<<<<

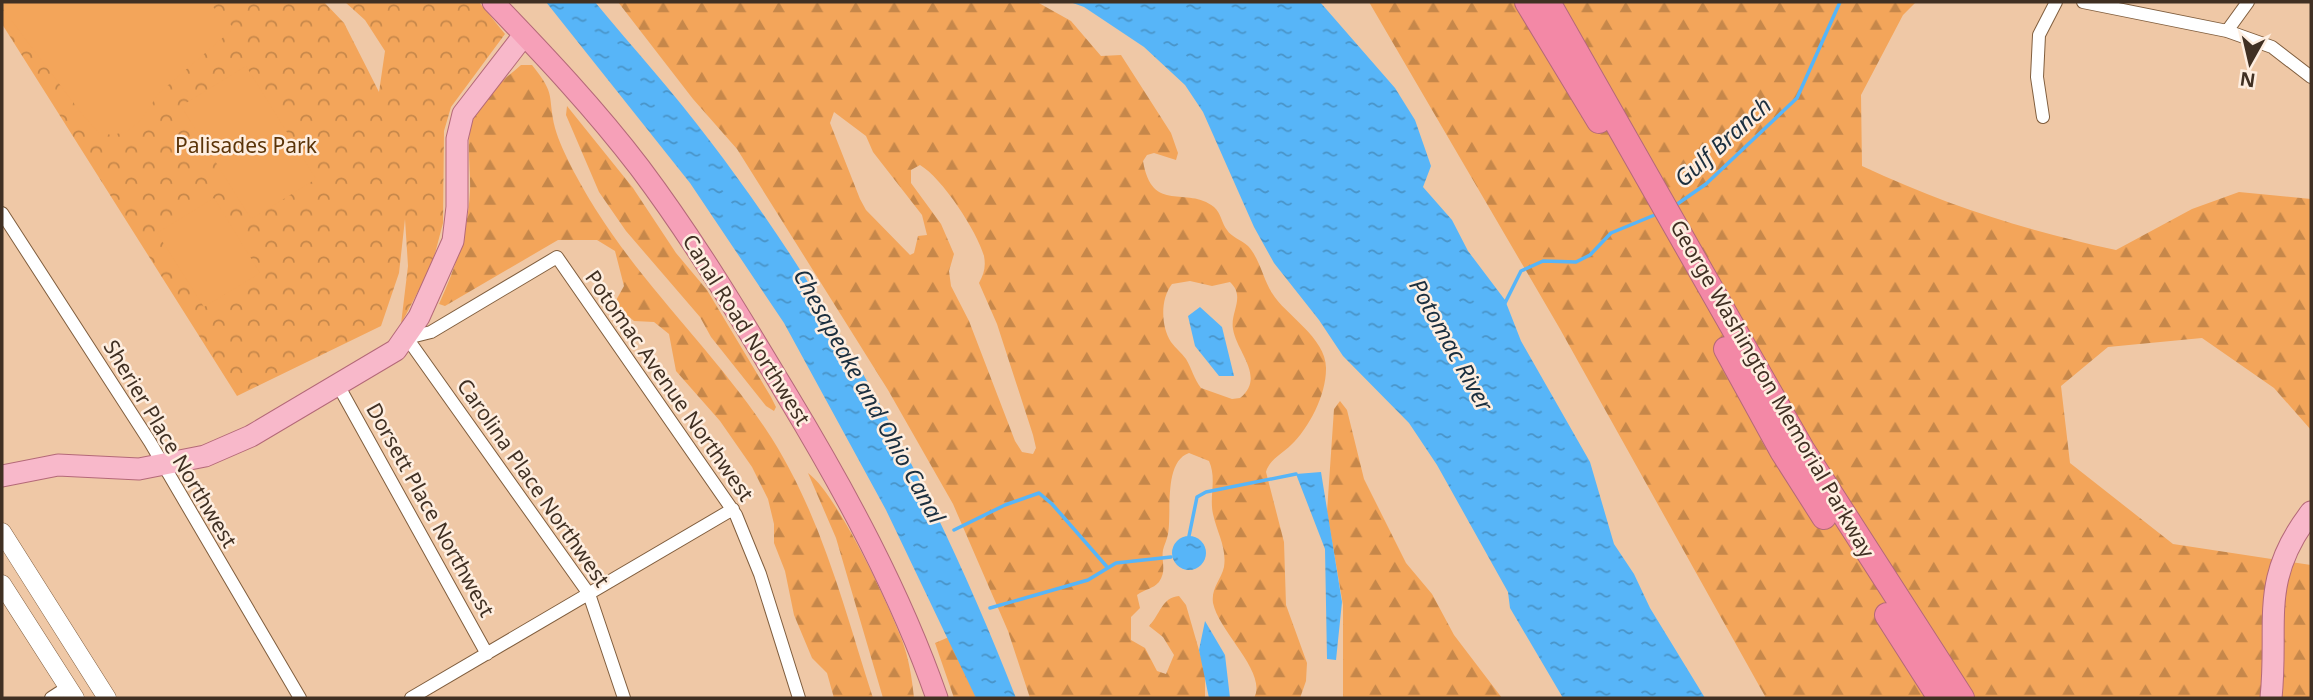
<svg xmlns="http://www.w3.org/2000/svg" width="2313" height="700" font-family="'Noto Sans',sans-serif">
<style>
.forest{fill:url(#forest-firs);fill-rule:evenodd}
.park{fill:url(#park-crowns)}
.garden{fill:#f3a55a}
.water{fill:url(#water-ripples)}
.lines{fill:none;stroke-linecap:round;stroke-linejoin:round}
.stream{stroke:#57b5f8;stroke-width:3.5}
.minor-casing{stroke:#805e3e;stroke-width:14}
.secondary-casing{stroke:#805e3e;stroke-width:19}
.primary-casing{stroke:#b46978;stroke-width:23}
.trunk-casing{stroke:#b46978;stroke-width:23}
.motorway-casing{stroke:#b46978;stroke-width:26}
.minor{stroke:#fff;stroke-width:12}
.secondary{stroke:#fff;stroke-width:18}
.primary{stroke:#f8b8ca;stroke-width:21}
.trunk{stroke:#f6a0b8;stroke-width:21}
.motorway{stroke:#f388a6;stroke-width:24}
.labels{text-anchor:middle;stroke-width:5;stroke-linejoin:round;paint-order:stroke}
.park-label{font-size:21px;fill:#5b3408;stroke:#feeee0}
.street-label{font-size:21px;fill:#403023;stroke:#feeee0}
.water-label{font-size:23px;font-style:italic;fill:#1b2f3f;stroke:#feeee0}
</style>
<defs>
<pattern id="forest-firs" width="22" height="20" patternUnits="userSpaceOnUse" patternTransform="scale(1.75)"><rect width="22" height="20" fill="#f3a55a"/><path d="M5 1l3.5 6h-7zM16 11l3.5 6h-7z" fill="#c6874a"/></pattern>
<pattern id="park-crowns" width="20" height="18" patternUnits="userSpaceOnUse" patternTransform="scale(1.75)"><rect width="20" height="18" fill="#f3a55a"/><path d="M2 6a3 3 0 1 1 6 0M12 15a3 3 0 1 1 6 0" fill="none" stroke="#c6874a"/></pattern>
<pattern id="water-ripples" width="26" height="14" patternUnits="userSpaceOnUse" patternTransform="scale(1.75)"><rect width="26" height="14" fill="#57b5f8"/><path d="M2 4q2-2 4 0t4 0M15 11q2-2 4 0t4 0" fill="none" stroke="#4994c8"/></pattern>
</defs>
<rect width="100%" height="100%" fill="#efc8a6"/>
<path class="forest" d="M618,2H1037L1071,21L1101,56L1121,55L1171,133L1178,153L1176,160L1154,153L1147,155L1143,161C1152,215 1187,185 1214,207C1221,213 1222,224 1227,230C1231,237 1242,240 1248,246C1260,259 1263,279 1272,293C1285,315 1327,338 1326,369C1326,395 1309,428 1291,445C1282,454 1269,460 1266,472L1284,542L1286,605L1307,663L1306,681L1300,698H1254C1268,673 1219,632 1213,603C1211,588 1221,580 1224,567C1227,547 1217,533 1213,514C1209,496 1217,479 1209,461L1189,453C1163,462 1172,513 1168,534C1167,540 1164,545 1163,550C1161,561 1167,571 1159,582C1153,589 1145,589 1137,595L1140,608L1131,617V640L1145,648L1157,671L1166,674L1174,655L1163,637L1149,626C1160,615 1162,597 1179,596L1186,605L1205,671V698H1030L1008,631L953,504L888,390L737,149L693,99ZM834,112L866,136L873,152L922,215L927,235L918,236L914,253L910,255L866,210L860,199L830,123ZM920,165C942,178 977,231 984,256C986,267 984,274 979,283L997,324L1033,435L1036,448L1033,454L1022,452L1015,441L969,321L951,286L949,271L954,254L941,224L911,183V170ZM1190,281L1212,286L1230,282C1246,297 1230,312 1233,329C1237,353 1266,377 1240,398L1232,399L1201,388C1194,379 1192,369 1186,359C1182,353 1175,348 1171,342C1161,327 1160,299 1172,284Z
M1369,2H1916L1903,15L1861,95L1862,166C1948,206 2024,230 2116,250L2192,209L2239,192L2311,199V430L2274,388L2202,338L2108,347L2061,386L2070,463L2173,544L2311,565V698H1766L1560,329Z
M521,65H532C557,96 547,95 555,128C562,153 584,191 598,213C647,290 714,352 765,428C820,510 843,605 873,698H834L827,673L812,658L794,615L785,571L774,543V524L768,499L752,467L720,421L676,371L669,334L654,322L634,321L614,304L624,286L615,251L597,240H558L445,306L439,304C456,266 468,233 470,191C471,167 465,138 474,116C483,95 505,79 521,65Z
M567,106L633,188L676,253L707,290L771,397L776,407L774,411L766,406L711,337L700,317L626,231L599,192L566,115Z
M1340,401L1347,410L1364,479L1406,563L1432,594L1454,635L1502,698H1343V605L1327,512L1334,409Z
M808,473C837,494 888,603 902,640C909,659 912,678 914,698H883L836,538Z
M949,637L975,695L976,698H954L935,643Z"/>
<path class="park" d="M2,2H324L344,23L379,92L385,51L365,20L345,2H479L505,34L451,107L444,131L443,223L432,265L401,324L408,266L405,219L399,273L381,326L237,396L2,24Z"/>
<path class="garden" d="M7,2H208L234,28L159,93L141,120L126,132L111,135L98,132L82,114L2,8Z
M246,66L316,179L251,219L181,106Z
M214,198L260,273L204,307L157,233Z"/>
<path class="water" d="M546,2H595C633,48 674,93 710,141C839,310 939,501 1016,698H976L886,510L784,323L690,183Z
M1070,2H1320L1395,88L1415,120L1431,166L1423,187L1452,220L1468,251L1505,300L1521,341L1590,462L1614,544L1634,574L1650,608L1705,698H1563L1510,608L1508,592L1437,465L1409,423L1343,356L1319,320L1274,263L1254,227L1203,112L1185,85L1144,47L1084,7Z
M1200,307L1222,327L1234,376H1219L1195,346L1188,316Z
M1321,472L1342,602L1336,660L1327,659L1325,549L1296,474Z
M1172 553a17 17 0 1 1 34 0a17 17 0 1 1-34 0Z
M1205,621L1225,655L1230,698H1209L1199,650Z"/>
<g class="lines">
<path class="stream" d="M1673,207L1706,184L1797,98L1840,2
M1505,303L1521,271L1543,261L1576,262L1590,255L1611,233L1657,214
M954,530L1005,505L1039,493L1052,504L1108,568
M1189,536L1197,497L1206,492L1296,474
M990,608L1088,580L1116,563L1171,557"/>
<defs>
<path id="minor" d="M2083,2L2227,31L2272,47L2311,77
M2227,31L2248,2
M2043,117L2037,77L2039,35L2056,2
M2,213L150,442L300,698
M338,385L487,654
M51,698L68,687
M411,698L733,509
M624,698L589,594L407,338L431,332L557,257L736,515L760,574L799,698"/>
<path id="secondary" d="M2,532L107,698
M2,584L75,698"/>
<path id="primary" d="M2,476L58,465L139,469L205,456L251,436L396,350L419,317L453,241L457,207V139L463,114L524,35
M2271,698C2279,621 2258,581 2311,512"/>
<path id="trunk" d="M493,2C544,55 595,109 640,168C694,240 741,318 787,395C845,491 900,592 937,698"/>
<path id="motorway" d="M1527,2L1599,121
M1548,2L1802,449L1962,698
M1726,349L1782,451L1824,517
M1887,615L1940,698"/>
</defs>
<use href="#minor" class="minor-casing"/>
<use href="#secondary" class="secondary-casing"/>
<use href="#primary" class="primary-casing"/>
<use href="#trunk" class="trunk-casing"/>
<use href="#motorway" class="motorway-casing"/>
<use href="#minor" class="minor"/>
<use href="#secondary" class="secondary"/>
<use href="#primary" class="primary"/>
<use href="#trunk" class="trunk"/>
<use href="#motorway" class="motorway"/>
</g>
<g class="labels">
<g class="park-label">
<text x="246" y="153">Palisades Park</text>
</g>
<g class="street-label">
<text transform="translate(746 330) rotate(58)" y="7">Canal Road Northwest</text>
<text transform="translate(669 386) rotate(55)" y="7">Potomac Avenue Northwest</text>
<text transform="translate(1772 389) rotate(60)" y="7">George Washington Memorial Parkway</text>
<text transform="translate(170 444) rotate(59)" y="7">Sherier Place Northwest</text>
<text transform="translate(533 483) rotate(55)" y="7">Carolina Place Northwest</text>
<text transform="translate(430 510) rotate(61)" y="7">Dorsett Place Northwest</text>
</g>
<g class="water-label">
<text transform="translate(1723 142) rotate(-42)" y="8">Gulf Branch</text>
<text transform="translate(1451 345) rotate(61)" y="8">Potomac River</text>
<text transform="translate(869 396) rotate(61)" y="8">Chesapeake and Ohio Canal</text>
</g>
</g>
<rect width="2313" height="700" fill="none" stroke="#403023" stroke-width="7"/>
<g transform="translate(2250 63) rotate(188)" stroke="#feeee0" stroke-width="5" paint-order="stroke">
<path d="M0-5L12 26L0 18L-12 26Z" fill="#403023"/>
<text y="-10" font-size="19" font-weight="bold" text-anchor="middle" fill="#403023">N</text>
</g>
</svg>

>>>>

Report each line in the entries where the string "lines" occurs.

.lines{fill:none;stroke-linecap:round;stroke-linejoin:round}
<g class="lines">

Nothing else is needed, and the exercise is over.